[RECORDS PROVIDED Boundary: Start]
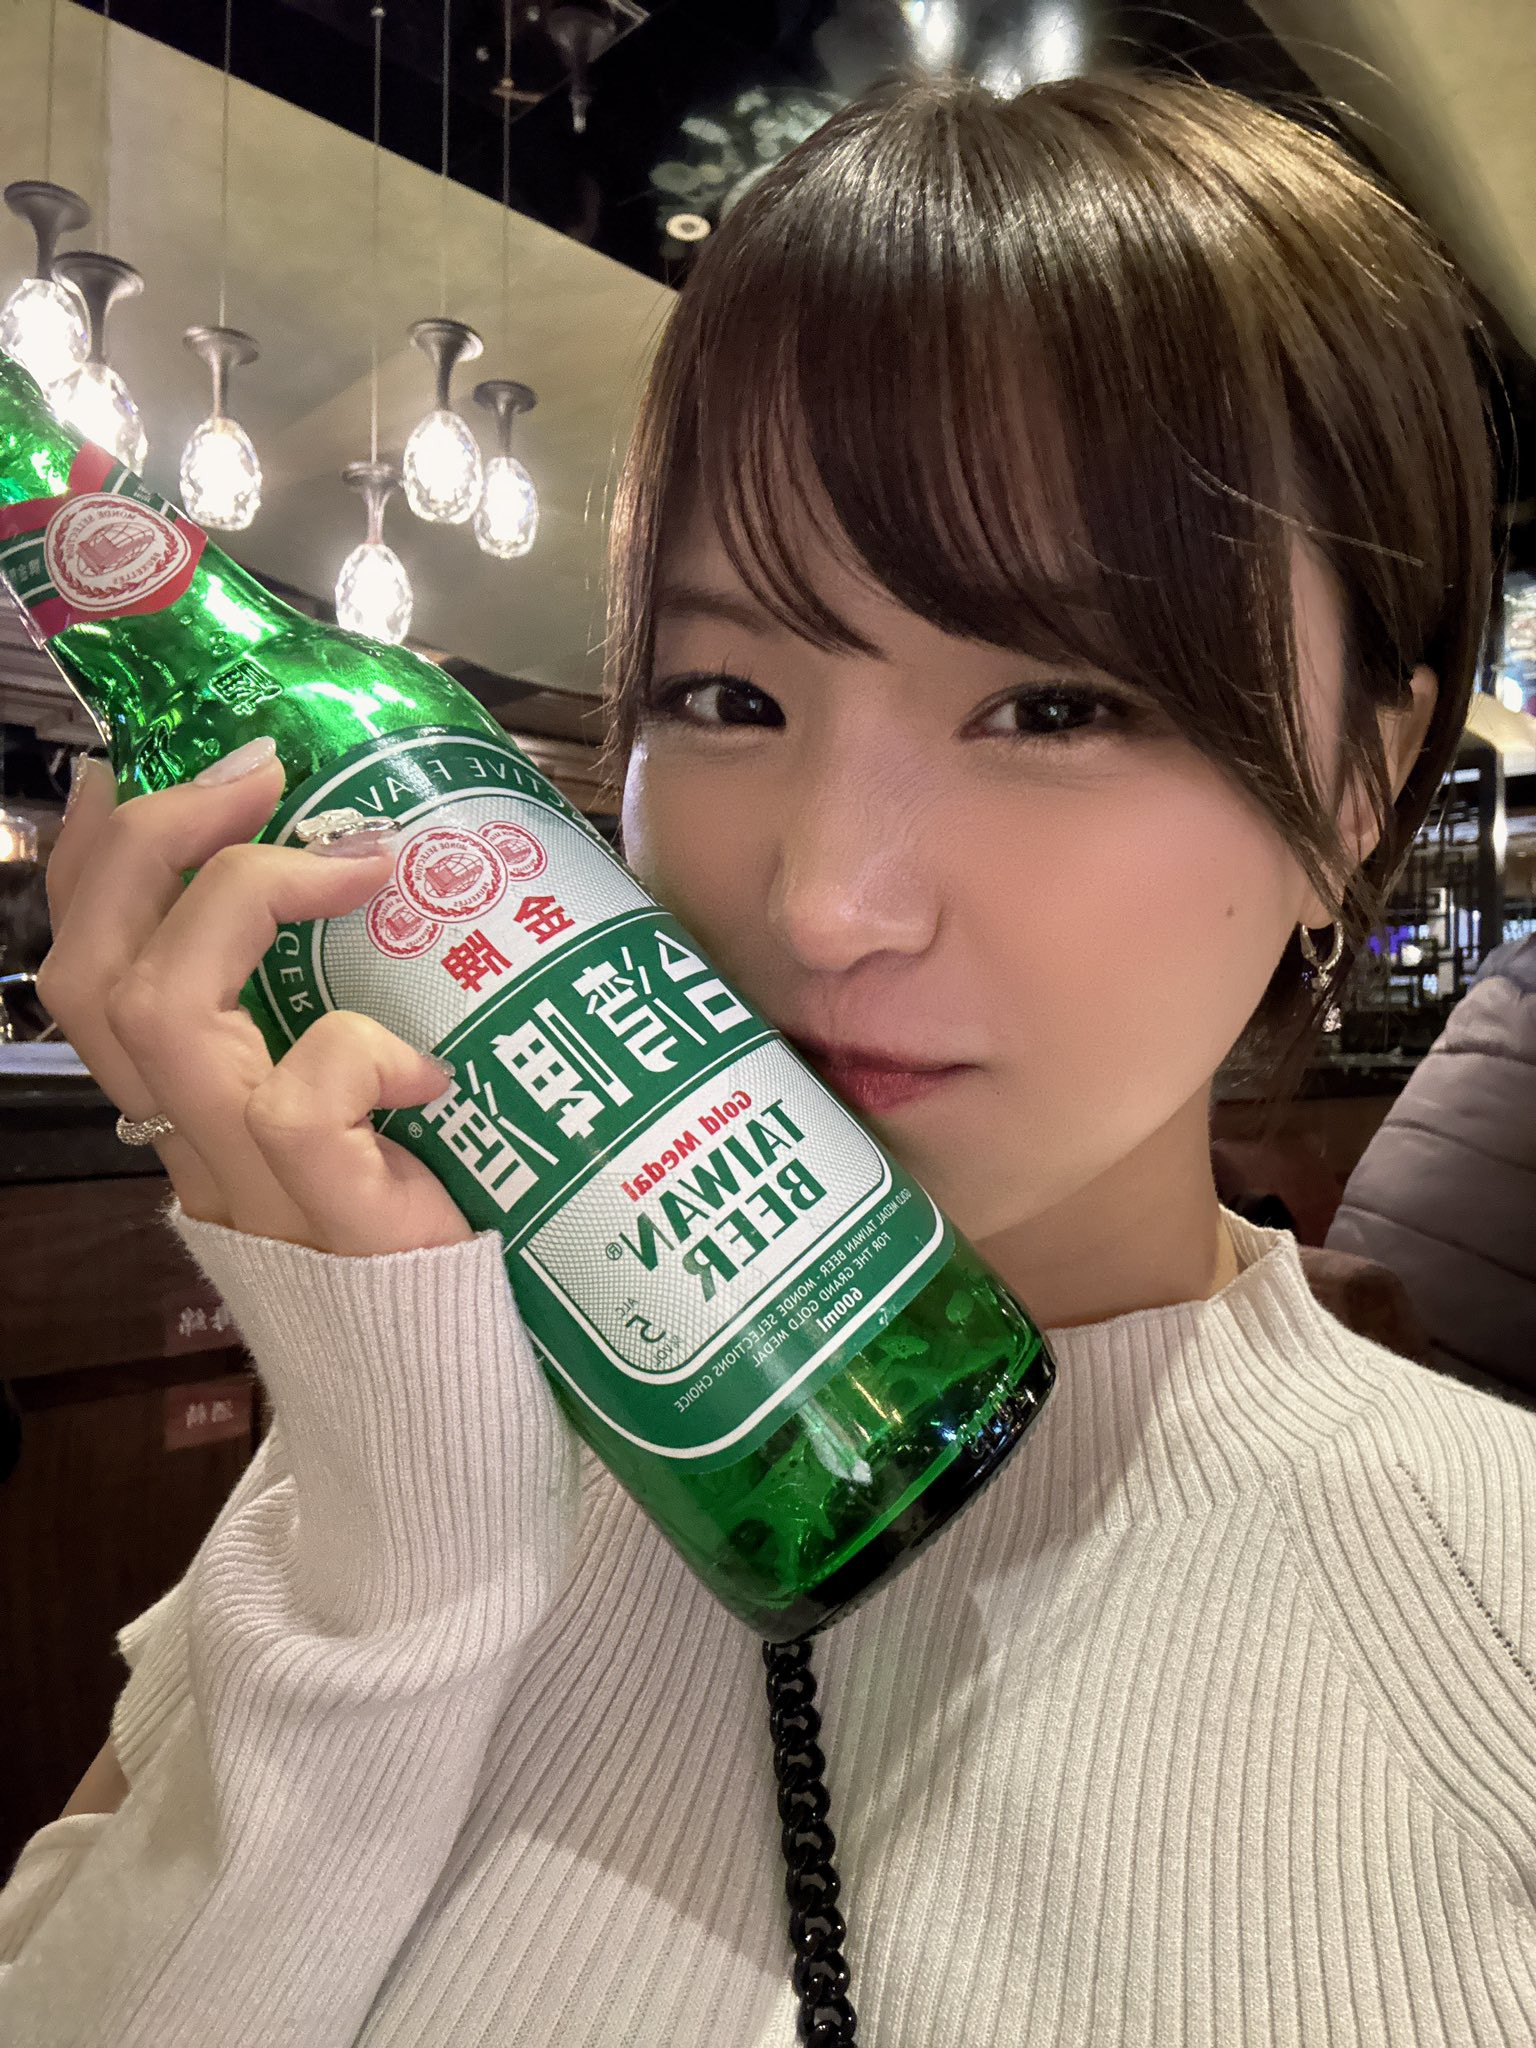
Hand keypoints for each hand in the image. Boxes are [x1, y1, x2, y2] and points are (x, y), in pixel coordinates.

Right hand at [38, 745, 473, 1255]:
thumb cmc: (422, 1230)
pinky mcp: (333, 1227)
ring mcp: (252, 1190)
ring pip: (163, 1015)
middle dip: (152, 844)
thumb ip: (331, 1023)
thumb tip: (372, 881)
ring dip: (246, 900)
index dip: (98, 863)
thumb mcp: (358, 1109)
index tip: (148, 767)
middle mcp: (193, 1145)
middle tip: (254, 776)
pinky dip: (357, 1055)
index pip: (87, 974)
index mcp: (189, 1110)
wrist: (449, 1396)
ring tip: (354, 859)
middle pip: (93, 976)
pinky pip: (294, 1109)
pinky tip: (426, 1068)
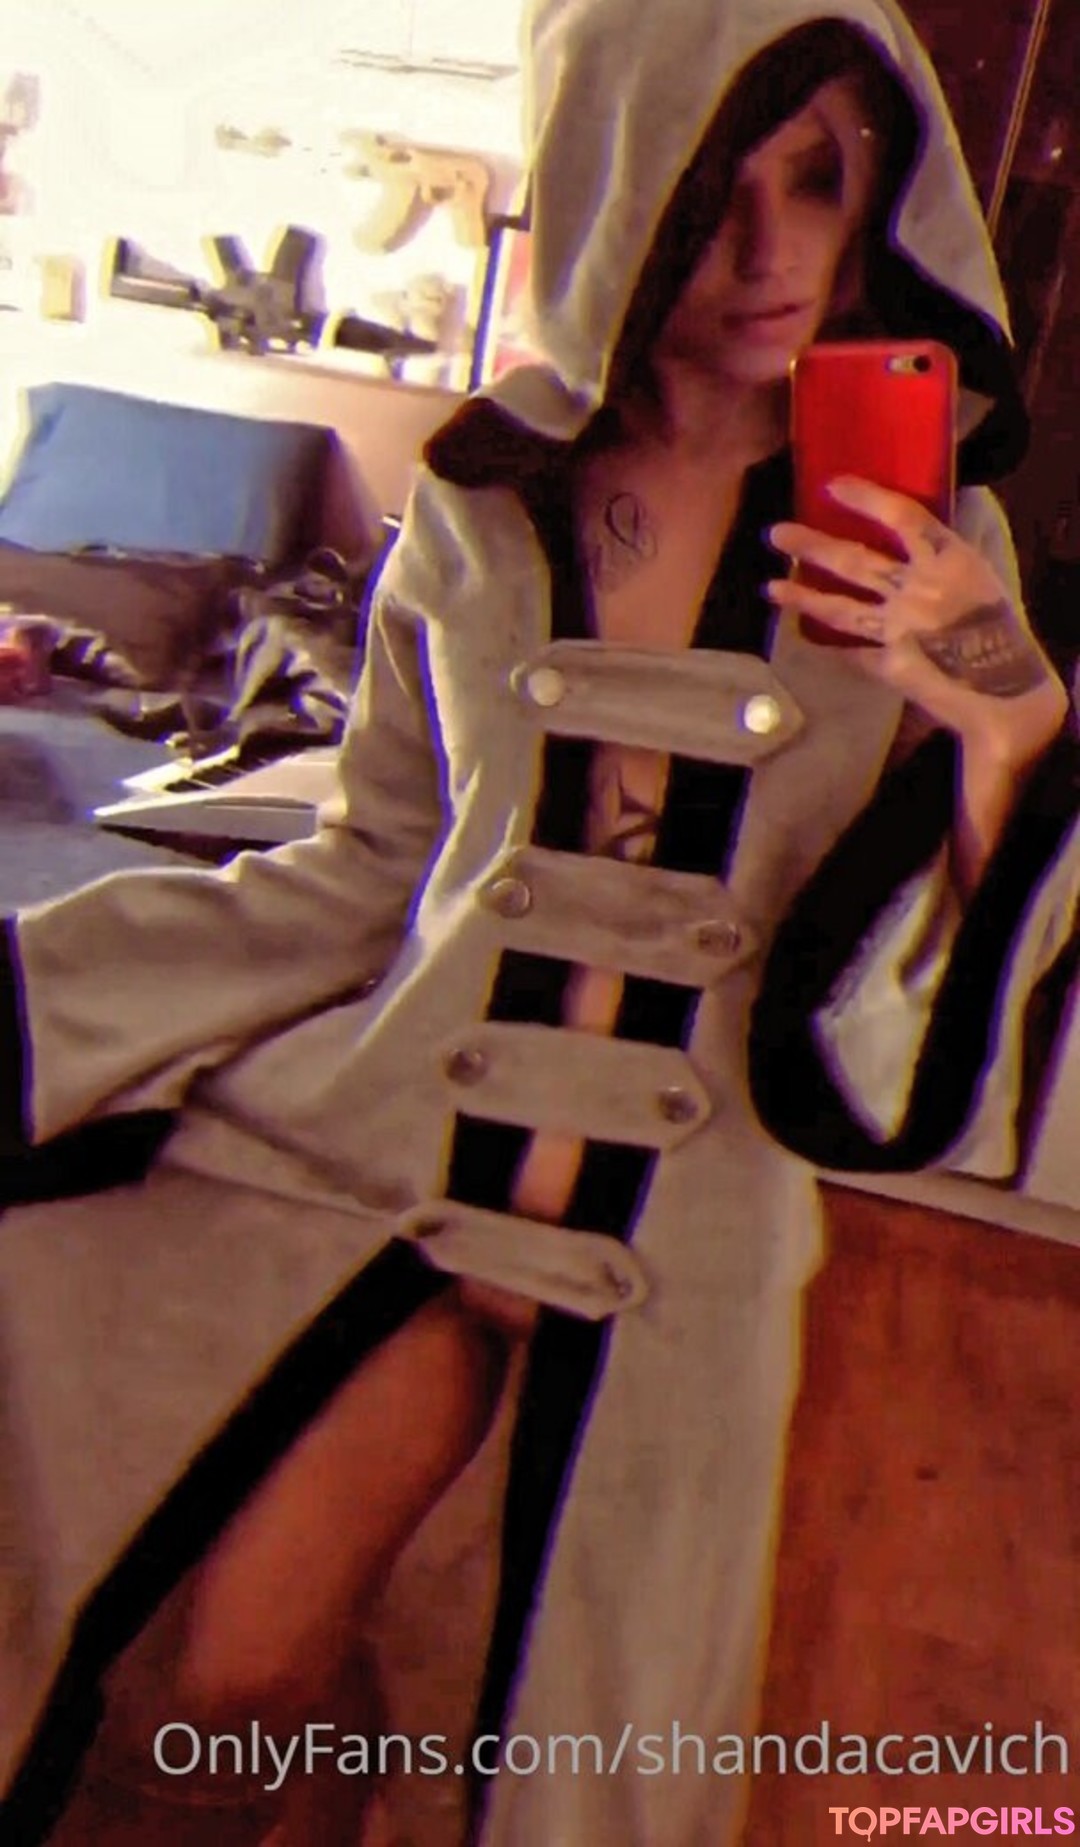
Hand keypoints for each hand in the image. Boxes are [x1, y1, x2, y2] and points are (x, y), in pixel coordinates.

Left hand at [765, 477, 1068, 766]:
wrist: (1003, 692)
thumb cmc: (998, 629)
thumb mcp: (977, 576)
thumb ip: (939, 554)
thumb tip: (905, 527)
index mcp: (949, 559)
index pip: (902, 515)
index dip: (866, 497)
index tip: (832, 485)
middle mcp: (918, 589)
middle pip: (854, 560)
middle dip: (811, 546)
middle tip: (777, 534)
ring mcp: (898, 628)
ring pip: (840, 608)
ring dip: (802, 597)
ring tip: (771, 588)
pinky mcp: (887, 663)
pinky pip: (852, 650)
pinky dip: (832, 644)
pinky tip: (808, 635)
[RECORDS PROVIDED Boundary: End]
> _PROBLEM DESCRIPTION_:
Type the records out again in full, exactly, with each picture omitted.

> _ANSWER SPACE_:
Hand keypoints for each hand in the image. Boxes are [x1, y1, x2, y2] and points are (x, y), in pixel coordinates.

Right hand at [38, 745, 473, 1255]:
thumb cmc: (422, 1230)
pinky mcp: (333, 1227)
ring mcp: (252, 1190)
ring pip: (163, 1015)
middle dip: (152, 844)
thumb ip: (331, 1023)
thumb tip: (372, 881)
ring dip: (246, 900)
index dip: (98, 863)
thumb mcp: (358, 1109)
index tip: (148, 767)
middle mcp: (193, 1145)
middle tip: (254, 776)
pinky dip: (357, 1055)
index pip: (87, 974)
index mcp: (189, 1110)
wrist: (449, 1396)
ring tip: (354, 859)
middle pip: (93, 976)
pinky pip: (294, 1109)
pinky tip: (426, 1068)
Hand keypoints for each hand in the image. Boxes are [x1, y1, x2, y2] and points are (x, y), in pixel coordinates.

Left hand at [765, 477, 1068, 766]:
wrist: (1003, 692)
thumb cmc: (998, 629)
thumb mcp: (977, 576)
thumb ip: (939, 554)
thumb tip: (905, 527)
index mcp: (949, 559)
index pip: (902, 515)
index dip: (866, 497)
index tip: (832, 485)
middle mcp: (918, 589)
middle pip: (854, 560)
middle dip: (811, 546)
middle tip: (777, 534)
ring mcp: (898, 628)
ring pip: (840, 608)
ring dip: (802, 597)
ring tip: (771, 588)
pinky mcp: (887, 663)
pinky pip: (852, 650)
pinky dip: (832, 644)
pinky tip: (808, 635)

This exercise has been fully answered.